In recent years with the advent of cloud computing, the UCaaS market has evolved. Vendors like Cisco with WebEx, GoTo Meeting, Intercall and PGI offer cloud and application-based platforms in which organizations don’t have to install hardware and software packages to run UC systems.

“It’s a market that’s continually in transition,” says Bern Elliot, distinguished analyst at Gartner who tracks the UC industry. Gartner estimates the cloud-based UC market was $12 billion in 2016, growing at 15% to $22 billion in 2020.

But Elliot says Amazon’s entrance into the UCaaS market should also be viewed in a larger context. In the broader cloud market, two of Amazon’s biggest competitors are Microsoft and Google, both of whom have strong offerings across not only infrastructure as a service, but enterprise applications as well. Microsoft has Office 365 and Google has its G Suite of work apps. In the UC space, Microsoft has Skype for Business and Google has Hangouts. Amazon before Chime did not have a competing UC offering.
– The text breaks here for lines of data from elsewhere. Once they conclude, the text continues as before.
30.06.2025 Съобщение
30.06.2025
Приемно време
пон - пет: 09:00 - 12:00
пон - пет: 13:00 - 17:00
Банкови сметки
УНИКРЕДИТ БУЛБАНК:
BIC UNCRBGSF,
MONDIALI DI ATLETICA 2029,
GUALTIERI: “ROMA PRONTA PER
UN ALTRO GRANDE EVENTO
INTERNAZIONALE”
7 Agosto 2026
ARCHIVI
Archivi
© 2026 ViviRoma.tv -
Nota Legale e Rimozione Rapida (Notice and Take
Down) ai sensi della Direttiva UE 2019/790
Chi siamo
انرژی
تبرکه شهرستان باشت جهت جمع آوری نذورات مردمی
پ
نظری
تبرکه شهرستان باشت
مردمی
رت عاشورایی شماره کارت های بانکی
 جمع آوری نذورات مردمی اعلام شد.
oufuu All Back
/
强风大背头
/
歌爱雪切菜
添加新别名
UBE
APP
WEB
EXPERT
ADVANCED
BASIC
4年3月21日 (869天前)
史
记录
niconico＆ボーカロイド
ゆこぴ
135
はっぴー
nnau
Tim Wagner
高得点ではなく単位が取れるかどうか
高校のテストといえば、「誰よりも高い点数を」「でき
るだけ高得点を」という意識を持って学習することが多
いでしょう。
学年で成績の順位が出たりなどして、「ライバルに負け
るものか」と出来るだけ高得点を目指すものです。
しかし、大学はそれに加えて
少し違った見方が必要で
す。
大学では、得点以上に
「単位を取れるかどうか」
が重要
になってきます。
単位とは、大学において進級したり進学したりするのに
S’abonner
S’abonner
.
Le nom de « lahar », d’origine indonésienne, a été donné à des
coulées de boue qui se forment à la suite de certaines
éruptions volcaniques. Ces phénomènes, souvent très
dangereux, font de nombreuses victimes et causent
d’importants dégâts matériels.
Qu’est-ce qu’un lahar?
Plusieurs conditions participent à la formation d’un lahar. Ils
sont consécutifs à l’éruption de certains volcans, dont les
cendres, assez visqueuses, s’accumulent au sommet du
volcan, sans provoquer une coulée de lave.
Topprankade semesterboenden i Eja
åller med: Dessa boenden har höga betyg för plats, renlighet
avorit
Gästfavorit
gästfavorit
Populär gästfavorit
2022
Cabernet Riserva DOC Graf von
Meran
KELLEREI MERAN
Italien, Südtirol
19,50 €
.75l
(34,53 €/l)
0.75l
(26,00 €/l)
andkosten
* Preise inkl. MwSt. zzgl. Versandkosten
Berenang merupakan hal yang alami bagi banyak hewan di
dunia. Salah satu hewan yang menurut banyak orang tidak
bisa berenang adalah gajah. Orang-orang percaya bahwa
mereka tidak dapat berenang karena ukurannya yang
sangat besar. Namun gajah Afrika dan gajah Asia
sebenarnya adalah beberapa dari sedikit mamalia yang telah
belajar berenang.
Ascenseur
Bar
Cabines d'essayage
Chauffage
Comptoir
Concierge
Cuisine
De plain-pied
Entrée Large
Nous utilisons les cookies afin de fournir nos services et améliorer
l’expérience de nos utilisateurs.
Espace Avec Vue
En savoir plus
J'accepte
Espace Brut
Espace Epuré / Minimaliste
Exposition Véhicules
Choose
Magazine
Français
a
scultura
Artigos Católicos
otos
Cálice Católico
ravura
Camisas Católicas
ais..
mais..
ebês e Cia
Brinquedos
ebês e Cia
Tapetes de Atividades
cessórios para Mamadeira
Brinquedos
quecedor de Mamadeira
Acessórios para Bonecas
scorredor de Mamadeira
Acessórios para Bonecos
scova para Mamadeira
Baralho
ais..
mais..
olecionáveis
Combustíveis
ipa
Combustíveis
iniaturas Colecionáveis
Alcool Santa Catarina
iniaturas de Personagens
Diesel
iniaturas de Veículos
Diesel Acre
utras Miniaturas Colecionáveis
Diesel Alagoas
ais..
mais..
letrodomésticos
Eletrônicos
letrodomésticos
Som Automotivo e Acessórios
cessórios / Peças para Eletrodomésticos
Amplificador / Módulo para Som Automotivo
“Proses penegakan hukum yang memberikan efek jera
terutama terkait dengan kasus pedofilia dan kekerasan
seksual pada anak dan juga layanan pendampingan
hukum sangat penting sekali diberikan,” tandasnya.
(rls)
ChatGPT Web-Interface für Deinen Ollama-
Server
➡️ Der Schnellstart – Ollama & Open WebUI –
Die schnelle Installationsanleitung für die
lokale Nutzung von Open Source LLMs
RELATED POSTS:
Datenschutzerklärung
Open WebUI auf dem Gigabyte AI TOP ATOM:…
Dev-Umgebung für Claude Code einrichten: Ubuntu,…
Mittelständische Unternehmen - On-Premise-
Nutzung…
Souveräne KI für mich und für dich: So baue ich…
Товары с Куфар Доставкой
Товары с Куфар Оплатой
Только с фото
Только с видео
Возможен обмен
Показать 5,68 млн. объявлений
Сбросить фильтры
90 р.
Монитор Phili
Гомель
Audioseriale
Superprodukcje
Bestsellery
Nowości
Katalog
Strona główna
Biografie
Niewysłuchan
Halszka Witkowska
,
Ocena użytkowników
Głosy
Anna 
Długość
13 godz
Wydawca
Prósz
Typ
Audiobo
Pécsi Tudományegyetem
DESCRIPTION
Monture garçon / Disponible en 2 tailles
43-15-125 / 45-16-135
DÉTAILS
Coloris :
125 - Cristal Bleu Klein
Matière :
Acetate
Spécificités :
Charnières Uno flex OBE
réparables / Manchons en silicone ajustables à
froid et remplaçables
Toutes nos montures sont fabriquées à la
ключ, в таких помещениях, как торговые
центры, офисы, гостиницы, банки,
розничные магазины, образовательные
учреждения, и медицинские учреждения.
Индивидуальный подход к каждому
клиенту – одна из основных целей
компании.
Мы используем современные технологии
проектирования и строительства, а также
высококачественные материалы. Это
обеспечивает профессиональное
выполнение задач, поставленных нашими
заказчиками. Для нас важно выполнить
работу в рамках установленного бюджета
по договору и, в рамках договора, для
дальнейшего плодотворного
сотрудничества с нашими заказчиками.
Chime is the latest in a series of enterprise applications offerings rolled out by Amazon in recent years. Amazon WorkDocs is a file storing and sharing service (competitive with Microsoft OneDrive and Google Drive). WorkSpaces is a virtual desktop offering, and WorkMail is an email and calendaring application.

“Amazon is slowly amassing a digital workplace portfolio,” Elliot says, adding that Amazon’s enterprise application offerings aren’t nearly as well known or established as Microsoft or Google’s, yet.

“If you take the long view, which Amazon certainly does, they want to position themselves as a broader enterprise partner and be able to talk to customers not only about their infrastructure, but applications too,” Elliot explains. “Microsoft and Google can have those conversations, and Amazon would like to be able to too.”